You will often find that once you've taken the time to submit to a few directories per day over many weeks or months, that Google never seems to find the links and apply them to your ranking. You spent all that time to "do it right" (because you know that submitting to hundreds or thousands of directories at once will get your links sandboxed), and yet you're not getting any love from Google.

One common reason why this is the case is because the directories you've submitted to are not crawled very often by Google. One thing that PageRank is useful for is getting a site crawled regularly, and updated pages indexed quickly. Most of the low quality sites have little or no PageRank, and so Google doesn't visit them much. If Google doesn't visit, the page with your link doesn't get crawled, the link doesn't get seen, and you get no benefit from it.

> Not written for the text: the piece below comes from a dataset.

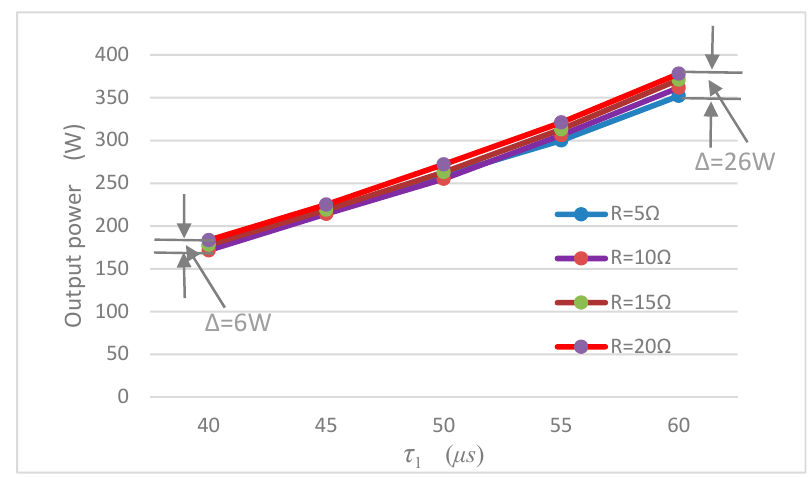
Figure 15. Output power versus the energy injection period τ 1 under condition of U DC = 300 V and k = 0.2.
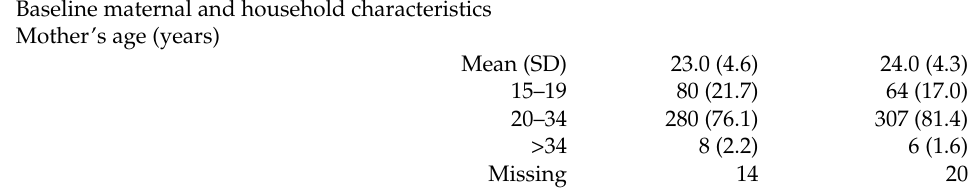
Table 1. Cluster, baseline maternal and household, and antenatal care and delivery characteristics by study arm.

Also, my experience shows that Google limits how deep it will crawl sites like directory sites unless the sites have enough inbound links to internal pages. I have a site that has literally hundreds of thousands of pages, but Google has only indexed 61,000 despite the site having a PageRank of 4 (usually plenty to get a site crawled very often). Almost all of the links to that site point to the home page, though, and so many of the pages remain unindexed.

Take heart, though, because there's something you can do about this!

All it takes to make sure your links are seen by Google is to point a few links of your own to the pages that contain the links you want Google to know about. This is easy: just go to a site like SocialMarker.com and get a few links to each page from social bookmarking sites. Yes, you will be helping the owner of the site or directory by getting a few extra links to their site, but you will also be helping yourself because Google will find the link that remained invisible to it before.

So there you go. Add this practice to your routine of submitting to a few directories each day and you'll find that Google starts indexing the pages where your links appear much more quickly. That means the link power will be applied much more quickly, and you'll start getting some love from Google a lot sooner!

Two important notes: 1) Some directories submitted to by mass submission software use tricky tactics like preventing the links from being followed in the robots.txt file, or using the nofollow attribute in all outgoing links. So before you regularly submit to these directories, do some research to find out if they are actually applying link juice to the submissions. 2) Do not use mass submission software that submits to hundreds or thousands of places at one time. Only use software that lets you submit to a dozen or so sites of your choosing each day. Mass submission will get the links sandboxed by Google, which means Google will ignore them for a long time (months) — if they ever get counted at all.